*Supplied passage*

1. Traditional Techniques

Traditional techniques of skull stripping, include Brain Extraction Tools, Brain Sur-face Extraction, and Robust Brain Extraction (ROBEX) [1][2]. Brain Extraction Tools (BET) is a widely used method for skull stripping based on intensity thresholding and morphological operations [3]. BSE is a semi-automated method that uses a deformable surface model to segment the brain from non-brain tissue [4]. The Robust Brain Extraction (ROBEX) algorithm uses intensity thresholding, mathematical morphology, and a multi-scale watershed transform to extract the brain tissue from non-brain tissue [1]. Otsu’s method is a non-parametric approach for image segmentation and is an attractive alternative to the Bayes decision rule [5].

*Data records*
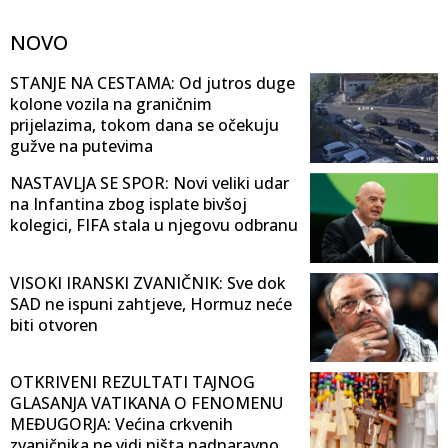
NOVO
STANJE NA CESTAMA: Od jutros duge
kolone vozila na graničnim
prijelazima, tokom dana se očekuju
gužve na putevima
NASTAVLJA SE SPOR: Novi veliki udar
na Infantina zbog isplate bivšoj
kolegici, FIFA stala u njegovu odbranu
VISOKI IRANSKI ZVANIČNIK: Sve dok
SAD ne ispuni zahtjeve, Hormuz neće
biti otvoren
OTKRIVENI REZULTATI TAJNOG
GLASANJA VATIKANA O FENOMENU
MEĐUGORJA: Većina crkvenih
zvaničnika ne vidi ništa nadnaravno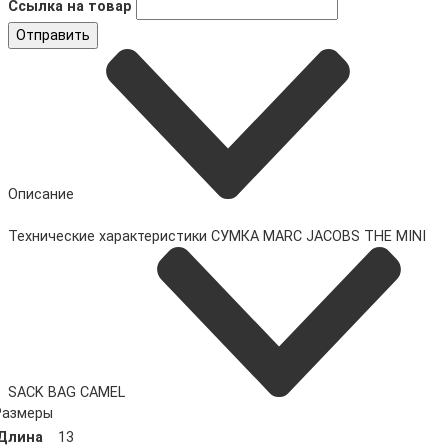
Ссылка на товар
Отправить
Описание
Технические характеристики СУМКА MARC JACOBS THE MINI
SACK BAG CAMEL
Размеры
Длина
13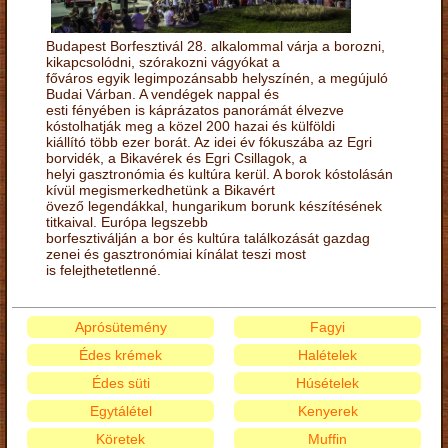
Budapest Borfesztivál 28. alkalommal várja a borozni,
kikapcsolódni, szórakozni vágyókat a
főváros egyik legimpozánsabb helyszínén, a megújuló
Budai Várban. A vendégek nappal és
esti fényében is káprázatos panorámát élvezve
kóstolhatják meg a közel 200 hazai és külföldi
kiállító több ezer borát. Az idei év fókuszába az Egri
borvidék, a Bikavérek és Egri Csillagok, a
helyi gasztronómia és kultúra kerül. A borok kóstolásán
kívül megismerkedhetünk a Bikavért
övező legendákkal, hungarikum borunk készítésének
titkaival. Európa legszebb
borfesztiválján a bor és kultúra találkozását gazdag
zenei és gasztronómiai kínálat teszi most
is felejthetetlenné.
Aprósütemény
Fagyi
Édes krémek
Halételek
Édes süti
Húsételek
Egytálétel
Kenyerek
Köretek
Muffin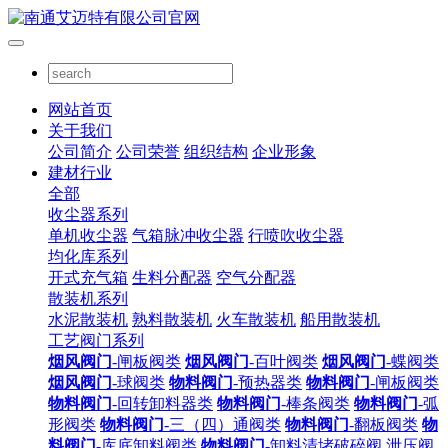
网站首页
关于我们
公司简介
公司荣誉
组织结构
企业形象
建材行业
全部
收尘器系列
单机收尘器
气箱脉冲收尘器
行喷吹收尘器
均化库系列
开式充气箱
生料分配器
空气分配器
散装机系列
水泥散装机
熟料散装机
火车散装机
船用散装机
工艺阀门系列
烟风阀门
-闸板阀类
烟风阀门
-百叶阀类
烟风阀门
-蝶阀类
烟风阀门
-球阀类
物料阀门
-预热器类
物料阀门
-闸板阀类
物料阀门
-回转卸料器类
物料阀门
-棒条阀类
物料阀门
-弧
形阀类
物料阀门
-三（四）通阀类
物料阀门
-翻板阀类
物
料阀门
-库底卸料阀类
物料阀门
-卸料清堵破碎阀
泄压阀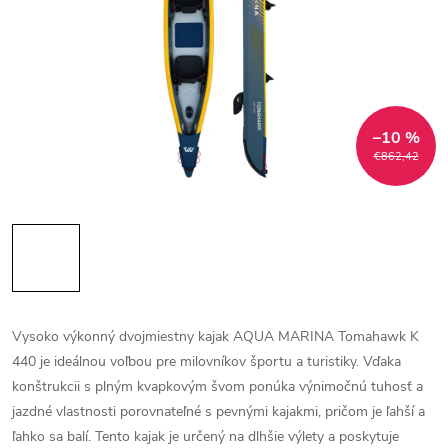
–10 %
€862,42
Vysoko výkonný dvojmiestny kajak AQUA MARINA Tomahawk K
440 je ideálnou voľbou pre milovníkov športu a turistiky. Vďaka
konštrukcii s plným kvapkovým švom ponúka výnimočnú tuhosť a
jazdné vlastnosti porovnateľné s pevnými kajakmi, pričom je ľahší a
ľahko sa balí. Tento kajak je určený na dlhšie výlety a poskytuje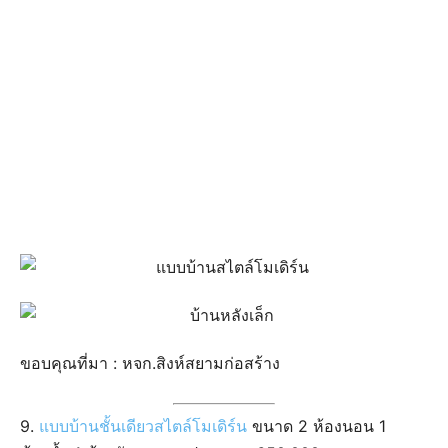
ขอบคุณที่มา : หจก.สิงห์สยามก่อสร้าง
9.
แบบบ้านชั้นเดียวสไตล์โมเดิร์น
ขนาด 2 ห้องนอน 1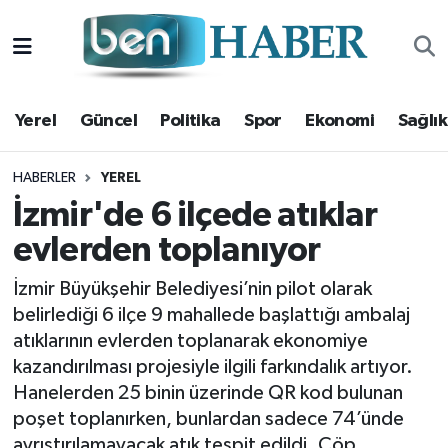
Yerel
Hava Durumu
Yerel
Güncel
Politika
Spor
Ekonomi
Sağlık
Güncel
Trafik Durumu
Politika
Süper Lig Puan Durumu ve Fikstür
HABERLER
YEREL
İzmir'de 6 ilçede atıklar
Spor
Tüm Manşetler
evlerden toplanıyor
Ekonomi
Son Dakika Haberleri
İzmir Büyükşehir Belediyesi’nin pilot olarak
belirlediği 6 ilçe 9 mahallede başlattığı ambalaj
Sağlık
Haber Arşivi
atıklarının evlerden toplanarak ekonomiye
kazandırılması projesiyle ilgili farkındalık artıyor.
Magazin
Hanelerden 25 binin üzerinde QR kod bulunan
poşet toplanırken, bunlardan sadece 74’ünde
Kültür Sanat
ayrıştırılamayacak atık tespit edildi. Çöp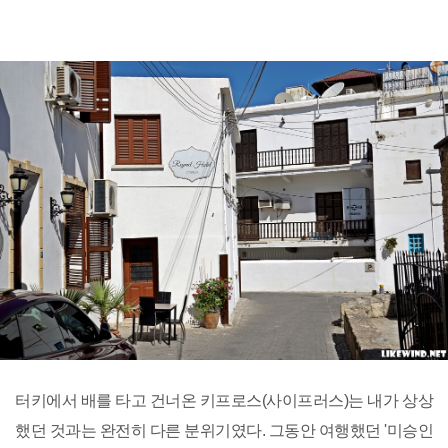
터키에서 배를 타고 건너온 키프로스(사이프러스)는 내가 상상
했던 것과는 완전히 다른 분위기였다. 그동안 여행했던 '미승인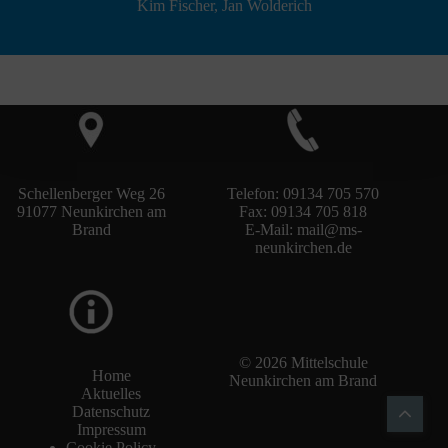
Kim Fischer, Jan Wolderich
Schellenberger Weg 26
Telefon: 09134 705 570
91077 Neunkirchen am
Fax: 09134 705 818
Brand
E-Mail:
mail@ms-
neunkirchen.de
© 2026 Mittelschule
Home
Neunkirchen am Brand
Aktuelles
Datenschutz
Impressum
Cookie Policy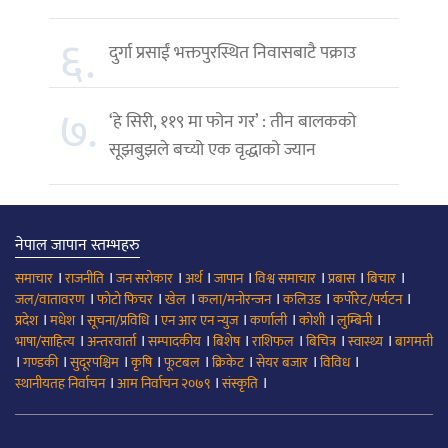
६.
दुर्गा प्रसाईं भक्तपुरस्थित निवासबाटै पक्राउ
७.
‘हे सिरी, ११९ मा फोन गर’ : तीन बालकको
सूझबुझले बच्यो एक वृद्धाको ज्यान
नेपाल जापान स्तम्भहरु
।
।
।
।
।
।
।
।
समाचार
राजनीति
जन सरोकार
अर्थ
जापान
विश्व समाचार
प्रबास
बिचार
।
।
।
।
।
।
जल/वातावरण
फोटो फिचर
खेल
कला/मनोरन्जन
कलिउड
कर्पोरेट/पर्यटन
।
।
।
।
।
।
।
प्रदेश
मधेश
सूचना/प्रविधि
एन आर एन न्युज
कर्णाली
कोशी
लुम्बिनी
।
।
।
।
।
।
।
भाषा/साहित्य
अन्तरवार्ता
सम्पादकीय
बिशेष
राशिफल
बिचित्र
स्वास्थ्य
बागमती
।
।
।
।
।
।
।
।
गण्डकी
सुदूरपश्चिम
कृषि
फूटबल
क्रिकेट
सेयर बजार
विविध
।
।
।
स्थानीयतह निर्वाचन
आम निर्वाचन २०७९
संस्कृति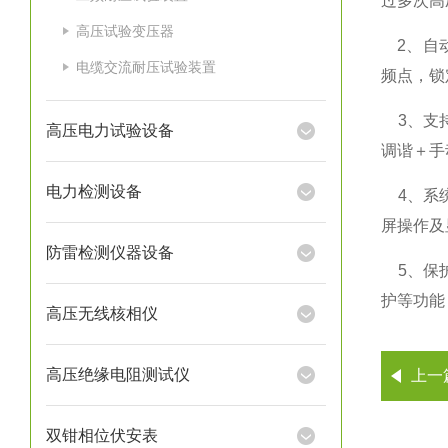
过多次高
高压试验变压器
2、自动
电缆交流耐压试验装置
频点，
3、支持
高压电力试验设备
调谐＋手
电力检测设备
4、系统
屏操作及
防雷检测仪器设备
5、保护
护等功能
高压无线核相仪
高压绝缘电阻测试仪
上一
双钳相位伏安表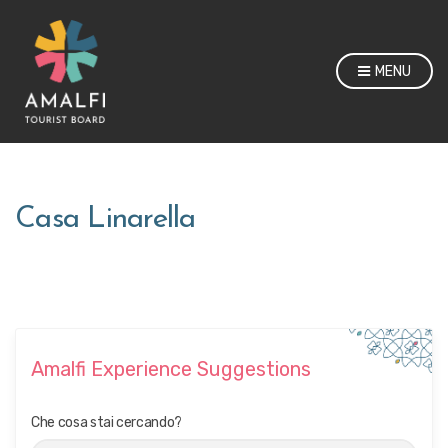
MENU
Casa Linarella
Amalfi Experience Suggestions
Che cosa stai cercando?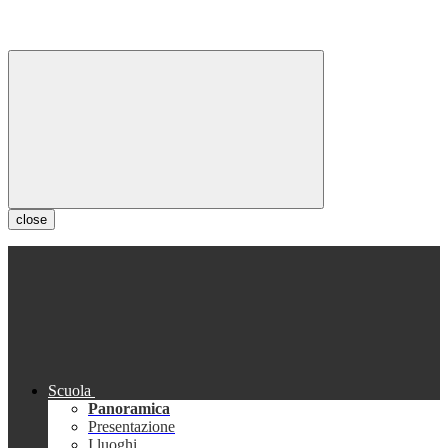
close
Scuola
Panoramica
Presentazione
I luoghi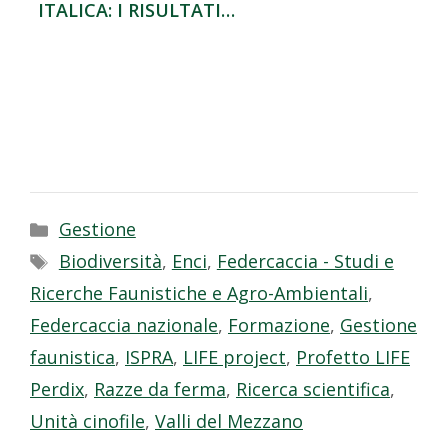
ITALICA: I RISULTATI…
Categorie
Gestione
Tag
Biodiversità
,
Enci
,
Federcaccia - Studi e
Ricerche Faunistiche e Agro-Ambientali
,
Federcaccia nazionale
,
Formazione
,
Gestione
faunistica
,
ISPRA
,
LIFE project
,
Profetto LIFE
Perdix
,
Razze da ferma
,
Ricerca scientifica
,
Unità cinofile
,
Valli del Mezzano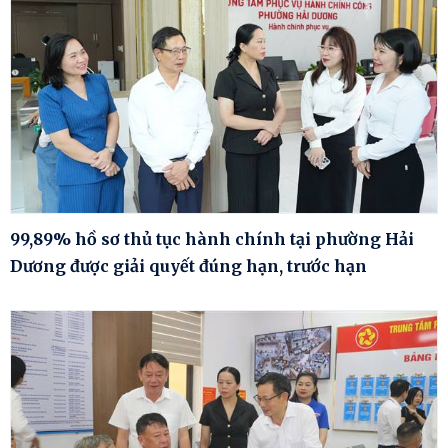
99,89% hồ sơ thủ tục hành chính tại phường Hải
Dương được giải quyết đúng hạn, trước hạn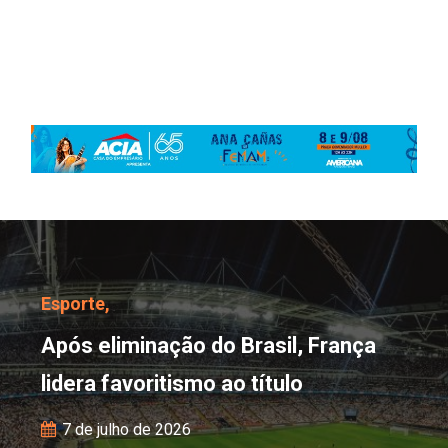
Após eliminação do Brasi
Esporte,
Após eliminação do Brasil, França
lidera favoritismo ao título
7 de julho de 2026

*What you are asked to do*
Continue the passage above on traditional skull-stripping techniques, starting right after its final sentence.

*Task answer*
2. Artificial Intelligence-Based Techniques

The first quarter of the 21st century has been the era of artificial intelligence (AI), and more is expected in the forthcoming decades. Contemporary techniques are more effective and efficient for skull stripping, especially in large lesions or with significant anatomical abnormalities [6][7]. Such methods can robustly deal with variations in image contrast and noise, but may require enormous amounts of training data and therefore greater computational cost [8]. Machine learning (ML)-based AI models of skull stripping have evolved through Deep Learning Neural Networks (DLNN) such as Convolutional Neural Networks (CNN). AI experts have utilized the cutting-edge technology of DLNN to train models for medical image processing using chest X-ray images for the detection of COVID-19 [8]. CNN has revolutionized the field of image processing based on the principle of feature extraction. The CNN-based models progress through Region-based Neural Networks (RCNN) followed by Faster RCNN to today’s state-of-the-art neural networks, viz., Mask–RCNN [9][10].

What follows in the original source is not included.